◆ The problem ◆
Reproduce exactly the lines below from the one containing "M548,100L552,49" through the one containing "M437,656L554,573L590,545L624,513", including both, and nothing else.

◆ Data to examine ◆
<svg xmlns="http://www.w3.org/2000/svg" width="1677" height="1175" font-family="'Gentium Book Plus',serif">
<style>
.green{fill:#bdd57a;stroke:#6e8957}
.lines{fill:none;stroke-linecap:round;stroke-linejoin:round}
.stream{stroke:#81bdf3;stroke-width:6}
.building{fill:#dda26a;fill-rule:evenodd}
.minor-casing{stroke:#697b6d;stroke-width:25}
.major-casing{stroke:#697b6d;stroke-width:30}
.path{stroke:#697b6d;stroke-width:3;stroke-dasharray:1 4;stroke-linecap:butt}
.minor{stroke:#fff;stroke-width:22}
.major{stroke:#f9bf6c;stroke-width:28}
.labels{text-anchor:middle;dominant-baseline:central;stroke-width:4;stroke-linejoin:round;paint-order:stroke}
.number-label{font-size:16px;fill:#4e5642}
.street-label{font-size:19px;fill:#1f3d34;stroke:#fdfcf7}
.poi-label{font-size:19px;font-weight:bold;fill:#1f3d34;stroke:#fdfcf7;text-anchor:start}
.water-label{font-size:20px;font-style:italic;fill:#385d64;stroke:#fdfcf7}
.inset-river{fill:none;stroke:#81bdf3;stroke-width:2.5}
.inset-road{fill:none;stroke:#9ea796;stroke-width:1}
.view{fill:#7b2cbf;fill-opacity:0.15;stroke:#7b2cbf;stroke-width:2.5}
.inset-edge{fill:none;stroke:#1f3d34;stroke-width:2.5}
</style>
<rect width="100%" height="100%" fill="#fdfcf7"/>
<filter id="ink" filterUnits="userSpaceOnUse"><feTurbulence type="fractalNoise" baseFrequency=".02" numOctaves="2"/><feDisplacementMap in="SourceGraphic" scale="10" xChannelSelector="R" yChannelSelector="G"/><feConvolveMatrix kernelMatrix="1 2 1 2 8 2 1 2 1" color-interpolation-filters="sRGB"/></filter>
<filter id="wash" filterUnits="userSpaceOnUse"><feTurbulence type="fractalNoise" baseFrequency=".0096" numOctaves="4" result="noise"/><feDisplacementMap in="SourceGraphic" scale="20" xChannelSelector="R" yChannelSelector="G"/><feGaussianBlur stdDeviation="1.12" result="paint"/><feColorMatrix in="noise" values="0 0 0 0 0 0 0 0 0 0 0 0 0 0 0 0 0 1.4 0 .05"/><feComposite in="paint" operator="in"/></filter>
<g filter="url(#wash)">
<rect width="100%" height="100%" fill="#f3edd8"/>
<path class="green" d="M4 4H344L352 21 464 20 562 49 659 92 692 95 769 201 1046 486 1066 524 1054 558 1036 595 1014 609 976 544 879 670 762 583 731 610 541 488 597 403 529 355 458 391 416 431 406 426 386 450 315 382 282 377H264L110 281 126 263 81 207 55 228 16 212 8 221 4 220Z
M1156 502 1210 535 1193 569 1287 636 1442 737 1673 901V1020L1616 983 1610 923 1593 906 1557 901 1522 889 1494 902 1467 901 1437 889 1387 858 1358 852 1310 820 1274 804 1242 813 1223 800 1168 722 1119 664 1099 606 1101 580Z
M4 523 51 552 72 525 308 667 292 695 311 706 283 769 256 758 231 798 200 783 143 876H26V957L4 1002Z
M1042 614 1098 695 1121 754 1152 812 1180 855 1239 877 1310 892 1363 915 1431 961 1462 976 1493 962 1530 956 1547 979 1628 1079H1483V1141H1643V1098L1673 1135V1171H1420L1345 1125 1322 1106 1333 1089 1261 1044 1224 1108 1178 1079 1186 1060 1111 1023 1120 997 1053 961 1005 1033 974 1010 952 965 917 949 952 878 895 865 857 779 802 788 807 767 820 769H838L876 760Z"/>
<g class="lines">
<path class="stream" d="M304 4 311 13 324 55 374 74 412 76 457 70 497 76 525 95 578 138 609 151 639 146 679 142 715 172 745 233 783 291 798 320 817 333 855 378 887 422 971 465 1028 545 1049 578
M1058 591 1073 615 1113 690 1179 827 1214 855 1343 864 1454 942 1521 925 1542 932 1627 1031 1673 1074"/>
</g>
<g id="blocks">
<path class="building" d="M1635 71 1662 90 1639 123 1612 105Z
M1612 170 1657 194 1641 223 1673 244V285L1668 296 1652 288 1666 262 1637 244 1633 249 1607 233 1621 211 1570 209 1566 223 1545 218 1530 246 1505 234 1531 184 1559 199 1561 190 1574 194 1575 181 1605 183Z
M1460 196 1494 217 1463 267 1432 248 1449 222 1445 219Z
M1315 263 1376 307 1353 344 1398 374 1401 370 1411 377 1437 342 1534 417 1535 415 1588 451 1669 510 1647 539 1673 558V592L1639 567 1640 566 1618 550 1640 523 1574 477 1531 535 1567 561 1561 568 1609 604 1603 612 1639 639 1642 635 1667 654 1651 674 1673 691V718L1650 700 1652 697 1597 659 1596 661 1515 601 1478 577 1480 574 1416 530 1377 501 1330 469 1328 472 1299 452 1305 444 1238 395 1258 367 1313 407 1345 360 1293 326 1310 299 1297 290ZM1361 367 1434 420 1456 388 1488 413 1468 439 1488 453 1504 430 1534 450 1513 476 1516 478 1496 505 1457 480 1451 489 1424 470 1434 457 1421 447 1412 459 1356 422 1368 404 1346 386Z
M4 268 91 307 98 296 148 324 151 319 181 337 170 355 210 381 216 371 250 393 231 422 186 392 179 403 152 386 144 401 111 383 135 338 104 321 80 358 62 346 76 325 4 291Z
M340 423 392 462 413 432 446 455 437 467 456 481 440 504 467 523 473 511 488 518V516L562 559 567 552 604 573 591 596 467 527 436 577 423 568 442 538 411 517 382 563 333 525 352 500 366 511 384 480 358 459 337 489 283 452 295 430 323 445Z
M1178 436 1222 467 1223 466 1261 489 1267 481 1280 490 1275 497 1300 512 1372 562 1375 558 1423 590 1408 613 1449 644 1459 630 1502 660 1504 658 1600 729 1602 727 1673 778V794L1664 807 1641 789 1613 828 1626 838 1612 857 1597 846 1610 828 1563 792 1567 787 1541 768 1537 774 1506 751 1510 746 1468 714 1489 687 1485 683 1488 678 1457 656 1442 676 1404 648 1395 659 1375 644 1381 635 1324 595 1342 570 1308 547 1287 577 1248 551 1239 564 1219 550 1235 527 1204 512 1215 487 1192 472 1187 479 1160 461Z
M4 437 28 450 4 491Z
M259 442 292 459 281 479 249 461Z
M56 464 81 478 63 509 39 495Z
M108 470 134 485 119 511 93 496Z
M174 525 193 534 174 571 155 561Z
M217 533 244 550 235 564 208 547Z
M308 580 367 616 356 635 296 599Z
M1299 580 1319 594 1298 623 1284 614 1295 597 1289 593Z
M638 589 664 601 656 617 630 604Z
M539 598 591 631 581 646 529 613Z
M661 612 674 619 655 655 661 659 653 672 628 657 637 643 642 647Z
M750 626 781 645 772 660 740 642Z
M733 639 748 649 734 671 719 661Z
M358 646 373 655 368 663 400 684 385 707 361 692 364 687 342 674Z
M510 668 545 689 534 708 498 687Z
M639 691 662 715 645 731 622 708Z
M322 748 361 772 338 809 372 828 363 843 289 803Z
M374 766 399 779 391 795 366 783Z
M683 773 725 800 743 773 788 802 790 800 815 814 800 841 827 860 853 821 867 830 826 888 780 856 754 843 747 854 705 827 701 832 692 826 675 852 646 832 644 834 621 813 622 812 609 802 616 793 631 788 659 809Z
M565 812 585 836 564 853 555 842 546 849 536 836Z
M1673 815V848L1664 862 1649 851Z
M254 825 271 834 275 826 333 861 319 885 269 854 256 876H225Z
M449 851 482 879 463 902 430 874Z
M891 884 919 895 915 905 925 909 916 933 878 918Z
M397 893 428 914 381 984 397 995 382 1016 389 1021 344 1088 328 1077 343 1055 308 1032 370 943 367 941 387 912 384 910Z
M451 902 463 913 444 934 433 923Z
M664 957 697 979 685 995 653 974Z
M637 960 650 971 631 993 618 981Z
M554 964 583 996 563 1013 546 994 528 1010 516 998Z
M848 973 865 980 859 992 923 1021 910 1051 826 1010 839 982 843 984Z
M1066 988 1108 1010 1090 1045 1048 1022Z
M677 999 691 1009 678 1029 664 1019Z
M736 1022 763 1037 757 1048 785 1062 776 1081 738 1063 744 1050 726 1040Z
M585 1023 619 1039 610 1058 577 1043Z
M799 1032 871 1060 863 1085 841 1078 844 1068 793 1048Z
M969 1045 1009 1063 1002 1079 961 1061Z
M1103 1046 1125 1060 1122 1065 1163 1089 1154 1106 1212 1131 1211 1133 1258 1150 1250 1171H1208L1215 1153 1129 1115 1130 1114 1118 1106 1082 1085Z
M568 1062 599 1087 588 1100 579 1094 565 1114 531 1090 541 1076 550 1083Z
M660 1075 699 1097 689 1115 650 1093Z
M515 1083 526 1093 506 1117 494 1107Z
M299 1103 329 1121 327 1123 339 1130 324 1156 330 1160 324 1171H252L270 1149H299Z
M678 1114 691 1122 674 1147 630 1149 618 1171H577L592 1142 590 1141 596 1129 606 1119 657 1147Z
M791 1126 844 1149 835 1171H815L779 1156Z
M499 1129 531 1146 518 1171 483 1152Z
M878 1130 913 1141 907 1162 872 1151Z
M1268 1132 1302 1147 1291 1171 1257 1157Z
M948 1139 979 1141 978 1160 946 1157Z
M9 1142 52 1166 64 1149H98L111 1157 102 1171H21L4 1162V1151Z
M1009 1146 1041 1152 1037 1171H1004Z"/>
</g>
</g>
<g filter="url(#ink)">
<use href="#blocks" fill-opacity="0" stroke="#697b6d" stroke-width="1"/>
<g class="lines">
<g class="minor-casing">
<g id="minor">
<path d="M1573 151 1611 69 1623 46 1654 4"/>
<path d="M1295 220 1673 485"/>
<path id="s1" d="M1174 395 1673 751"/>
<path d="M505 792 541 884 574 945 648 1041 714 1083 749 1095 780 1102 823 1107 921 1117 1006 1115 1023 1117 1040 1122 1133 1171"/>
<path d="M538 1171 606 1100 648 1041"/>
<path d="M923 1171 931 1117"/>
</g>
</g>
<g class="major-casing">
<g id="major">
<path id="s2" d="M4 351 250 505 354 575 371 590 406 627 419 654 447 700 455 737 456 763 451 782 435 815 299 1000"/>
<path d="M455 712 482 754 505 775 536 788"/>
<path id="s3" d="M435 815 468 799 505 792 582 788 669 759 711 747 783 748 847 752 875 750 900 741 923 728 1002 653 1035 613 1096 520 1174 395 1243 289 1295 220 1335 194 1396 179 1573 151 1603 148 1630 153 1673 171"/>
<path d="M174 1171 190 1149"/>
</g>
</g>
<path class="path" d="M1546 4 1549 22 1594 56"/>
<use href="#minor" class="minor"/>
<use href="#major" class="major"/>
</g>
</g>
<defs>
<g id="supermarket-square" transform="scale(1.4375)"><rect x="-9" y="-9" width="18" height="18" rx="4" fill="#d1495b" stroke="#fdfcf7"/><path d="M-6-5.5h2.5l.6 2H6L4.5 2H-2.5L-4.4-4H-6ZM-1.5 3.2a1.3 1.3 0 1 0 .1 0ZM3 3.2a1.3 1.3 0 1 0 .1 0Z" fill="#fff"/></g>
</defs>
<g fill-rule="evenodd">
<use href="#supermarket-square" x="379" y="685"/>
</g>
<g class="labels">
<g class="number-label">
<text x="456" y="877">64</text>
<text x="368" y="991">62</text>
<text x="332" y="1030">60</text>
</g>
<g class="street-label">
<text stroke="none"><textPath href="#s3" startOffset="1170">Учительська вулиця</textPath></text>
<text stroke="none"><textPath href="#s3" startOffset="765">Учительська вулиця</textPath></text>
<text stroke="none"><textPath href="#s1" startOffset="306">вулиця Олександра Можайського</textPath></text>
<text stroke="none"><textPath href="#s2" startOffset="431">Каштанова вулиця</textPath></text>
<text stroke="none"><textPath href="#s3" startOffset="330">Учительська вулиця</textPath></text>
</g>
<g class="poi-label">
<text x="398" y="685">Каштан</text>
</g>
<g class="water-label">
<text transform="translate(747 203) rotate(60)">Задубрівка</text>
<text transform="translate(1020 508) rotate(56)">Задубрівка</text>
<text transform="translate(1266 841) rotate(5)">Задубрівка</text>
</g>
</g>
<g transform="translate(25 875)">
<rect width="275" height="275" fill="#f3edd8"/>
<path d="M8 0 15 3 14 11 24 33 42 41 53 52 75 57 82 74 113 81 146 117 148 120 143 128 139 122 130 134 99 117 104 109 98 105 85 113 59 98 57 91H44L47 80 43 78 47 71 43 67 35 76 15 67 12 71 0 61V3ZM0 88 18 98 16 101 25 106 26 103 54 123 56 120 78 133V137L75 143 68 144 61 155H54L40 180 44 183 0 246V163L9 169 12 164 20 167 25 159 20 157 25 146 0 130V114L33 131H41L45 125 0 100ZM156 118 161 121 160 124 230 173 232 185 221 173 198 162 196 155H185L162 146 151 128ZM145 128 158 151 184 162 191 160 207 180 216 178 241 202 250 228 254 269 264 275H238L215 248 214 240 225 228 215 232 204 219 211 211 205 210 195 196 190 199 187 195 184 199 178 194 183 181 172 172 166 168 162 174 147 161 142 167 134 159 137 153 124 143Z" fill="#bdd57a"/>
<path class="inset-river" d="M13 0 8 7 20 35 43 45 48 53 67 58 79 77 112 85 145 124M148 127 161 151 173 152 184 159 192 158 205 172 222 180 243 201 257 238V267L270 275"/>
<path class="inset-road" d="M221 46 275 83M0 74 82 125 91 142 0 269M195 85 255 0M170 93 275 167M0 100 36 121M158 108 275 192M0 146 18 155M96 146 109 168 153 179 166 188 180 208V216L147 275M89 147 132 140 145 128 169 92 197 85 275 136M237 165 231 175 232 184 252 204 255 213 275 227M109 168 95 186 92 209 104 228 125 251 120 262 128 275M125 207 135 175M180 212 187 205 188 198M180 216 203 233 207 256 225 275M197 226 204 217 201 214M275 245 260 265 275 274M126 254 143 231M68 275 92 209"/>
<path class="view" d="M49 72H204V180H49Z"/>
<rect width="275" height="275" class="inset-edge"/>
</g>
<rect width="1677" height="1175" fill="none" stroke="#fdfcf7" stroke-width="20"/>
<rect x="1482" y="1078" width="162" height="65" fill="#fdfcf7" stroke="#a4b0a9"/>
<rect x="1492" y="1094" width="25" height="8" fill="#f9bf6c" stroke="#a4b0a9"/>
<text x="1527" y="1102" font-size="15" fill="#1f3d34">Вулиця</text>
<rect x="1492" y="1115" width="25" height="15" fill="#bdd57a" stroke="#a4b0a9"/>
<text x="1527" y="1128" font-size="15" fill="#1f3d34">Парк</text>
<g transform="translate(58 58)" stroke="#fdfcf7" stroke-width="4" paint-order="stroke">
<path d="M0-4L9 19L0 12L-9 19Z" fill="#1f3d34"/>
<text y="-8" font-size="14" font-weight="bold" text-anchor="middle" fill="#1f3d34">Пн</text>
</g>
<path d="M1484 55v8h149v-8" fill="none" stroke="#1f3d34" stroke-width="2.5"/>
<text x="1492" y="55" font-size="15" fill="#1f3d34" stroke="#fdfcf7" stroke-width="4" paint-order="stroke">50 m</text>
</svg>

---

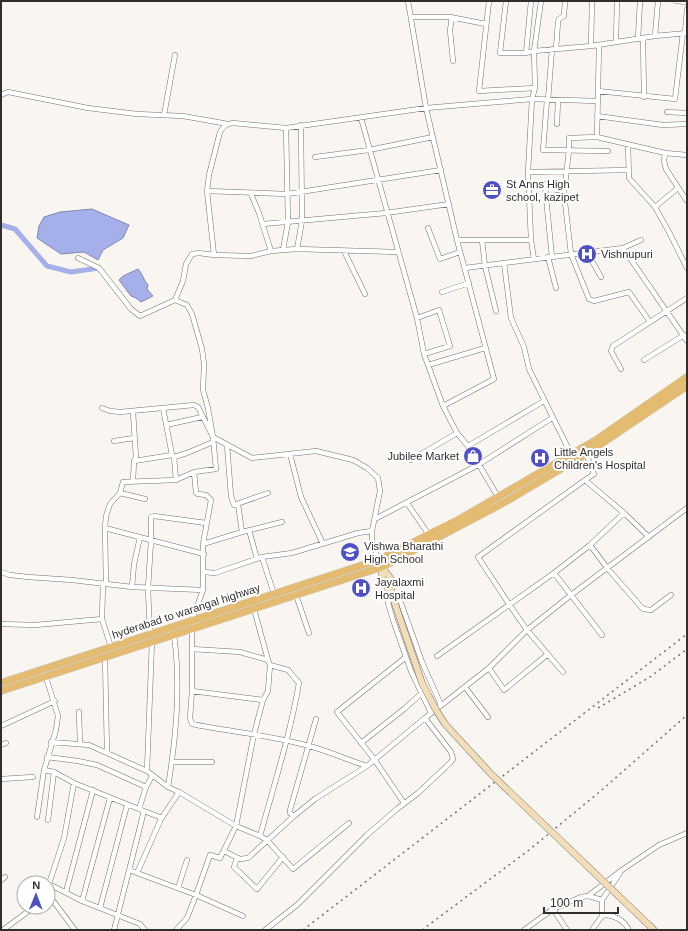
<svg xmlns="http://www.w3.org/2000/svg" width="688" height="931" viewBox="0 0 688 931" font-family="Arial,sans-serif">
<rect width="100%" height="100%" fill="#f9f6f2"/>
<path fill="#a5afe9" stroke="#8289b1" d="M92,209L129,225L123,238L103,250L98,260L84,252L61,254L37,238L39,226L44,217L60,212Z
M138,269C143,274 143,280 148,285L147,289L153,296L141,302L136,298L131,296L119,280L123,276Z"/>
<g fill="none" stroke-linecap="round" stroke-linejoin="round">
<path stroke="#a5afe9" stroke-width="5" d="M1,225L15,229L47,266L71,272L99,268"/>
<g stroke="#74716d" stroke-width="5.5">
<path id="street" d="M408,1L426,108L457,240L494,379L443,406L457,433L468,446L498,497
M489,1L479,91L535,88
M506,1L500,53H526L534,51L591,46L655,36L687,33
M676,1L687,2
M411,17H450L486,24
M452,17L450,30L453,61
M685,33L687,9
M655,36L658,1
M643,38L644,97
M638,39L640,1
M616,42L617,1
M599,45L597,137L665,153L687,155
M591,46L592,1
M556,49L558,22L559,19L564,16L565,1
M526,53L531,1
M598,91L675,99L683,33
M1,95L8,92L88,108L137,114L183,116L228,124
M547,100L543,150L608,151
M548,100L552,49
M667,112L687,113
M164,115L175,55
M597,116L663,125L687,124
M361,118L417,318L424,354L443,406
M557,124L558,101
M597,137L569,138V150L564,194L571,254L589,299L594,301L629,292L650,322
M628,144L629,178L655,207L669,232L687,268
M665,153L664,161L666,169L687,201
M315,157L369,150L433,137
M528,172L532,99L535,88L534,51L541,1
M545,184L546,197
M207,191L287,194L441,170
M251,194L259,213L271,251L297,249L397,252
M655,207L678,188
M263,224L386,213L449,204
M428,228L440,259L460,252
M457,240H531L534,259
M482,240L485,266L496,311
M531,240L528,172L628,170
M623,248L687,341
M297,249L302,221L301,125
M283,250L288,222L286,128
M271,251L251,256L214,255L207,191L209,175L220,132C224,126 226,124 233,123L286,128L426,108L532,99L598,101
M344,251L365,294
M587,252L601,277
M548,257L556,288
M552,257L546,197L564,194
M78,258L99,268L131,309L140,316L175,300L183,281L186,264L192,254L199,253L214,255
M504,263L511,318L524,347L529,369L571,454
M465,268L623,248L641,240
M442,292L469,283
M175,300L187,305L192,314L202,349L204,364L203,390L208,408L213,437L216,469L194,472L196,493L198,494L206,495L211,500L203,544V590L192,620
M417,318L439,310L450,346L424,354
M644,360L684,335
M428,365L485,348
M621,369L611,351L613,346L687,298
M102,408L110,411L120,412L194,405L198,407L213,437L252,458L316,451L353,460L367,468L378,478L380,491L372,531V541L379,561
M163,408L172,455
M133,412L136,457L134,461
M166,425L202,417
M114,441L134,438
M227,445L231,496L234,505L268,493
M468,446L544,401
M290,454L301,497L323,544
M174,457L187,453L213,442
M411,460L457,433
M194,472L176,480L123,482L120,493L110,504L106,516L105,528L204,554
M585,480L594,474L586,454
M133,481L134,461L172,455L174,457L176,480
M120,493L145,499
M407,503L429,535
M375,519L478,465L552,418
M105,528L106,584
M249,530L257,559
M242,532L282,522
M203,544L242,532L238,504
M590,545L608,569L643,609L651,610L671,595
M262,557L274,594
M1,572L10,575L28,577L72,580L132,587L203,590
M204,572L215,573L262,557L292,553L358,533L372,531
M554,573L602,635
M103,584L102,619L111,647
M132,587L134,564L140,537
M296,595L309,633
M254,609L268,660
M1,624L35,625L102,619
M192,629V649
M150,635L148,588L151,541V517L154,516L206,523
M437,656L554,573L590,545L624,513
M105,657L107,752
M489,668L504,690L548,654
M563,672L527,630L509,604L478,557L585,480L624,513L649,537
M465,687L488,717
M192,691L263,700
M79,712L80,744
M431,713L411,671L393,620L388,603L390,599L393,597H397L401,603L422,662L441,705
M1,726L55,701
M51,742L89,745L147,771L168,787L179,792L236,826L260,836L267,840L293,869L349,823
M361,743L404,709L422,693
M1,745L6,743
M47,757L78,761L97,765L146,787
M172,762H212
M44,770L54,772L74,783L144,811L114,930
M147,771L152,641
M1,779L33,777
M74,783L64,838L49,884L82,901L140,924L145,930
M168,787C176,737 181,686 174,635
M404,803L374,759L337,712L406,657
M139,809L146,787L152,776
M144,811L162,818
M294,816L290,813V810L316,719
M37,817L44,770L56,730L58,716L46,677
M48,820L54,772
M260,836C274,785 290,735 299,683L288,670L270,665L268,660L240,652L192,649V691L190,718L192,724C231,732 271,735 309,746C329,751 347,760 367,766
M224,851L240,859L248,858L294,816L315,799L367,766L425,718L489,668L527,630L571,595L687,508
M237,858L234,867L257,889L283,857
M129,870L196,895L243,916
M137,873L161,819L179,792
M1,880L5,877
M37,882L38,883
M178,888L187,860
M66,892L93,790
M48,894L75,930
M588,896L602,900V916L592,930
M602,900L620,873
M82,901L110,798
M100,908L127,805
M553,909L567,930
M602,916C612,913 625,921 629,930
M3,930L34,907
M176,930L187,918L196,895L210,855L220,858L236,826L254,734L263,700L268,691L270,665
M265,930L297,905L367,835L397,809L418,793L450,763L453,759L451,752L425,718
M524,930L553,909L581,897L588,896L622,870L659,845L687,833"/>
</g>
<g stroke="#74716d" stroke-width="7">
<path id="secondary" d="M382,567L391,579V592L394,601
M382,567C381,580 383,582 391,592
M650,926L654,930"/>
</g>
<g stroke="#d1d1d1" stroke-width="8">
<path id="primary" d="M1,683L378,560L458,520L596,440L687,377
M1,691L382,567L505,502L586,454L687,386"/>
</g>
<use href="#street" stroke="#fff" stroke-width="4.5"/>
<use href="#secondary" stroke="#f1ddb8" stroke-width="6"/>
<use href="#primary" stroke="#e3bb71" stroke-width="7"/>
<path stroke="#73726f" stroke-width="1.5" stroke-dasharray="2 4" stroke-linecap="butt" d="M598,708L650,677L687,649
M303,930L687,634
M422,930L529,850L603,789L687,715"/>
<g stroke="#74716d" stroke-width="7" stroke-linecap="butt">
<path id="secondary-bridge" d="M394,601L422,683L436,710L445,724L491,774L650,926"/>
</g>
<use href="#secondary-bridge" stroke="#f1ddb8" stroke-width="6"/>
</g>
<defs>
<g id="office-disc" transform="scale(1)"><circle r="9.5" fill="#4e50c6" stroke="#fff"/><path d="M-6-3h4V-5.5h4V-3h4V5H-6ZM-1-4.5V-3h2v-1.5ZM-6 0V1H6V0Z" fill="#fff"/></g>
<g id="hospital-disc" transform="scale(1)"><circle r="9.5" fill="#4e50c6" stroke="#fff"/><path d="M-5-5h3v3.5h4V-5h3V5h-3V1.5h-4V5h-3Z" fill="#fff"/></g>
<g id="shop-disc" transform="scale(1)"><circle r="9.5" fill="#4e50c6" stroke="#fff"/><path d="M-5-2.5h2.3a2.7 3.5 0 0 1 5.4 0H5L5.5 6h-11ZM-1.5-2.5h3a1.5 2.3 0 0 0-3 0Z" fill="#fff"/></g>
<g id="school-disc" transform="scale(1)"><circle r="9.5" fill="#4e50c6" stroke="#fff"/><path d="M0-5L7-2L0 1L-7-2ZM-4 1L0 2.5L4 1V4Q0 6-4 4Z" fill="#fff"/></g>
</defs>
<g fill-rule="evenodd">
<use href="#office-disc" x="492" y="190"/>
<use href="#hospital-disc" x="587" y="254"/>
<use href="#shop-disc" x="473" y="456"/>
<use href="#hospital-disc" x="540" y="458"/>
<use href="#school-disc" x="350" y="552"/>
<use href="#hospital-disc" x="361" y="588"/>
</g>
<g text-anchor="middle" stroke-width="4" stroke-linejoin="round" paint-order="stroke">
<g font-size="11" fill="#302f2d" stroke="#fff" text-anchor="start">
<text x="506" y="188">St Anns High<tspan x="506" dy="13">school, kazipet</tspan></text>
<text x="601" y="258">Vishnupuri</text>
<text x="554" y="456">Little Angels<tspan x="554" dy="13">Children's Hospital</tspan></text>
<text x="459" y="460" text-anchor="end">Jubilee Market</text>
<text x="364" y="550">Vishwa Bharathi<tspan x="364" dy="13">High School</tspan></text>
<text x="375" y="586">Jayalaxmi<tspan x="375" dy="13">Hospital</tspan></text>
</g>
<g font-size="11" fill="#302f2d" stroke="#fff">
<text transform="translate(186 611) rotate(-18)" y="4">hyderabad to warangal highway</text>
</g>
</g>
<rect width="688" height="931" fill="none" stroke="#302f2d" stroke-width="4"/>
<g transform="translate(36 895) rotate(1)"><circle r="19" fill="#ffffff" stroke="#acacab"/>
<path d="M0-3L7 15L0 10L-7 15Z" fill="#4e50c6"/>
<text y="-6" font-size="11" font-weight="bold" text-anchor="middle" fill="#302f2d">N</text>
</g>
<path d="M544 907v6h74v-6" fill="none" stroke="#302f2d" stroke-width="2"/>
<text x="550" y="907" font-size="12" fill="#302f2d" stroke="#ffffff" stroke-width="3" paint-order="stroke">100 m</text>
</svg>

◆ Written answer ◆
M548,100L552,49
M667,112L687,113
M164,115L175,55
M597,116L663,125L687,124
M361,118L417,318L424,354L443,406
M557,124L558,101
M597,137L569,138V150L564,194L571,254L589,299L594,301L629,292L650,322
M628,144L629,178L655,207L669,232L687,268
M665,153L664,161L666,169L687,201
M315,157L369,150L433,137
M528,172L532,99L535,88L534,51L541,1
M545,184L546,197
M207,191L287,194L441,170
M251,194L259,213L271,251L297,249L397,252
M655,207L678,188
M263,224L386,213L449,204
M428,228L440,259L460,252
M457,240H531L534,259
M482,240L485,266L496,311
M531,240L528,172L628,170
M623,248L687,341
M297,249L302,221L301,125
M283,250L288,222L286,128
M271,251L251,256L214,255L207,191L209,175L220,132C224,126 226,124 233,123L286,128L426,108L532,99L598,101
M344,251L365,294
M587,252L601,277
M548,257L556,288
M552,257L546,197L564,194
M78,258L99,268L131,309L140,316L175,300L183,281L186,264L192,254L199,253L214,255
M504,263L511,318L524,347L529,369L571,454
M465,268L623,248L641,240
M442,292L469,283
M175,300L187,305L192,314L202,349L204,364L203,390L208,408L213,437L216,469L194,472L196,493L198,494L206,495L211,500L203,544V590L192,620
M417,318L439,310L450,346L424,354
M644,360L684,335
M428,365L485,348
M621,369L611,351L613,346L687,298
M102,408L110,411L120,412L194,405L198,407L213,437L252,458L316,451L353,460L367,468L378,478L380,491L372,531V541L379,561
M163,408L172,455
M133,412L136,457L134,461
M166,425L202,417
M114,441L134,438
M227,445L231,496L234,505L268,493
M468,446L544,401
M290,454L301,497L323,544
M174,457L187,453L213,442
M411,460L457,433
M194,472L176,480L123,482L120,493L110,504L106,516L105,528L204,554
M585,480L594,474L586,454
M133,481L134,461L172,455L174,457L176,480
M120,493L145,499
M407,503L429,535
M375,519L478,465L552,418
M105,528L106,584
M249,530L257,559
M242,532L282,522
M203,544L242,532L238,504
M590,545L608,569L643,609L651,610L671,595
M262,557L274,594
M1,572L10,575L28,577L72,580L132,587L203,590
M204,572L215,573L262,557L292,553L358,533L372,531
M554,573L602,635
M103,584L102,619L111,647
M132,587L134,564L140,537
M296,595L309,633
M254,609L268,660
M1,624L35,625L102,619
M192,629V649
M150,635L148,588L151,541V517L154,516L206,523
M437,656L554,573L590,545L624,513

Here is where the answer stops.